▶ [阅读短文]
● ● ● ●

首页 公众参与 志愿行动 2009年“江河十年行”之十五――怒江,真正的大峡谷

2009年“江河十年行”之十五――怒江,真正的大峡谷

2010-01-12

汪永晨 周晨

 

    2009年12月29日,我们是在欣赏了怒江的暮色,又踏着月光走进怒江第一湾旁的小村落――丙中洛的。在我9次怒江行中,每一次都是住在这个小村子里的农家小旅馆。家中的木楼,厨房间屋顶上挂的金黄色的玉米,火塘上烤出的石锅饼,还有家中男男女女边喝边唱的酒歌,我都是那么熟悉也那么亲切。每次家里的媳妇阿花都会淡淡地笑着对我说:又来了。给你做了你最爱吃的干笋。

    今天一到阿花家,她说,你们来电话太晚了,家里的笋都吃完了,明天我到村里给你找找。

    阿花的一席话,让我觉得像是回了家。

● ● ● ●

收录条目
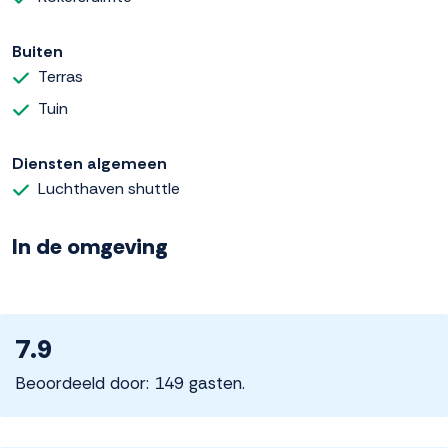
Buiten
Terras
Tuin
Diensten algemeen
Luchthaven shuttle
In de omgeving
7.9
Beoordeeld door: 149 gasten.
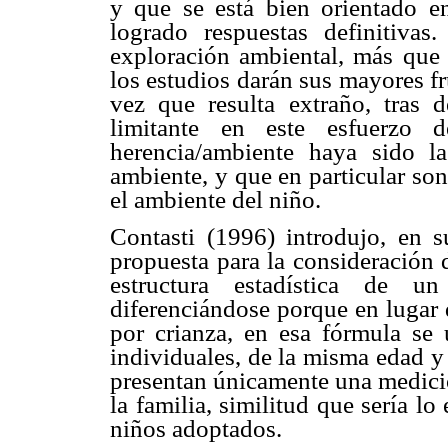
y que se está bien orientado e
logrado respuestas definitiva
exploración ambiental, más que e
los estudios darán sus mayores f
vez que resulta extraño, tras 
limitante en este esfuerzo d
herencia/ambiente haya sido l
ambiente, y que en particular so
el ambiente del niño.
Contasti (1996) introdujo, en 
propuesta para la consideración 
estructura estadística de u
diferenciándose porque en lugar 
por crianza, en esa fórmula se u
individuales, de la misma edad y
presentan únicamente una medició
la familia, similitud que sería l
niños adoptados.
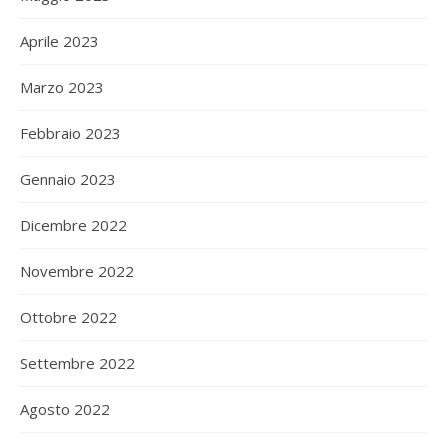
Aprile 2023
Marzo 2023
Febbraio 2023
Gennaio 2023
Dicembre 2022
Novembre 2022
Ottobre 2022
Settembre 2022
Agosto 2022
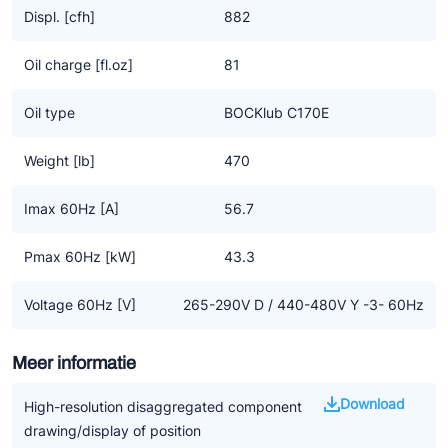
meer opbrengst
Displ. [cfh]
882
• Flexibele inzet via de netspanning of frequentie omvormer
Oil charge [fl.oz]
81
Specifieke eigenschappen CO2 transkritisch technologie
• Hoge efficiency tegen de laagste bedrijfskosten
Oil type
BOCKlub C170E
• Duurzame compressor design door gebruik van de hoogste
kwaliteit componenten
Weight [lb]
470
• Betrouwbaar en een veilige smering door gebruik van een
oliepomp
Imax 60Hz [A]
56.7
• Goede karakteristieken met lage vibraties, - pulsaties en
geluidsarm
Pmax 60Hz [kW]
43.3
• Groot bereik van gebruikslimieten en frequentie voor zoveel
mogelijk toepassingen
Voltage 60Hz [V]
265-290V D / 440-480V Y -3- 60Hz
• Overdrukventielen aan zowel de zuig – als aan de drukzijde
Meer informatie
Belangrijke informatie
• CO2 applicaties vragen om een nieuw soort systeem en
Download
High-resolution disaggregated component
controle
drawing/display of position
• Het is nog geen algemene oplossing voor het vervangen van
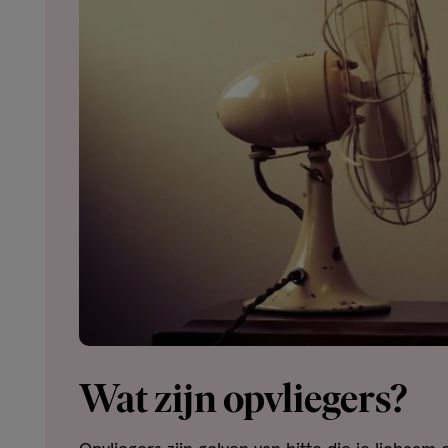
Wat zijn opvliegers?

● ● ● ●

▶ [待办事项 1] 请从阅读短文中摘录一段原文：从含有“2009年12月29日,我们”的地方开始，到“完了,明天我到村里给你找找。”之后结束。
▶ [待办事项 2] 请逐行照抄上面全部记录中的文字，答案里不要包含图片。

▶ [练习答案 1]
2009年12月29日,我们是在欣赏了怒江的暮色,又踏着月光走进怒江第一湾旁的小村落――丙中洛的。在我9次怒江行中,每一次都是住在这个小村子里的农家小旅馆。家中的木楼,厨房间屋顶上挂的金黄色的玉米,火塘上烤出的石锅饼,还有家中男男女女边喝边唱的酒歌,我都是那么熟悉也那么亲切。每次家里的媳妇阿花都会淡淡地笑着对我说:又来了。给你做了你最爱吃的干笋。

    今天一到阿花家,她说,你们来电话太晚了,家里的笋都吃完了,明天我到村里给你找找。

▶ [练习答案 2]
Buiten
Terras
Tuin
Diensten algemeen
Luchthaven shuttle
In de omgeving
7.9
Beoordeeld door: 149 gasten.
y que se está bien orientado e
logrado respuestas definitiva
exploración ambiental, más que e
los estudios darán sus mayores f
vez que resulta extraño, tras 
limitante en este esfuerzo d
herencia/ambiente haya sido l
ambiente, y que en particular so
el ambiente del niño.
Contasti (1996) introdujo, en 
propuesta para la consideración 
estructura estadística de u
diferenciándose porque en lugar 
por crianza, en esa fórmula se u
individuales, de la misma edad y
presentan únicamente una medició
la familia, similitud que sería l
niños adoptados.
Aprile 2023
Marzo 2023
Febbraio 2023
Gennaio 2023
Dicembre 2022
Novembre 2022
Ottobre 2022
Settembre 2022
Agosto 2022
meer opbrengst
Displ. [cfh]
882
• Flexibele inzet via de netspanning of frequentie omvormer
Oil charge [fl.oz]
81
Specifieke eigenschappen CO2 transkritisch technologie
• Hoge efficiency tegen de laagste bedrijfskosten
Oil type
BOCKlub C170E
• Duurzame compressor design door gebruik van de hoogste
kwaliteit componenten
Weight [lb]
470
• Betrouwbaar en een veilige smering door gebruik van een
oliepomp
Imax 60Hz [A]
56.7
• Goede karakteristieken met lage vibraties, - pulsaties en
geluidsarm
Pmax 60Hz [kW]
43.3
• Groot bereik van gebruikslimieten en frequentie voor zoveel
mogelijk toepassingen
Voltage 60Hz [V]
265-290V D / 440-480V Y -3- 60Hz
• Overdrukventielen aan zowel de zuig – als aan de drukzijde
Meer informatie
Belangrijke informatie
• CO2 applicaties vragen om een nieuw soort systeem en
Download
High-resolution disaggregated component
controle
drawing/display of position
• Het is nog geen algemene oplossing voor het vervangen van
Wat zijn opvliegers?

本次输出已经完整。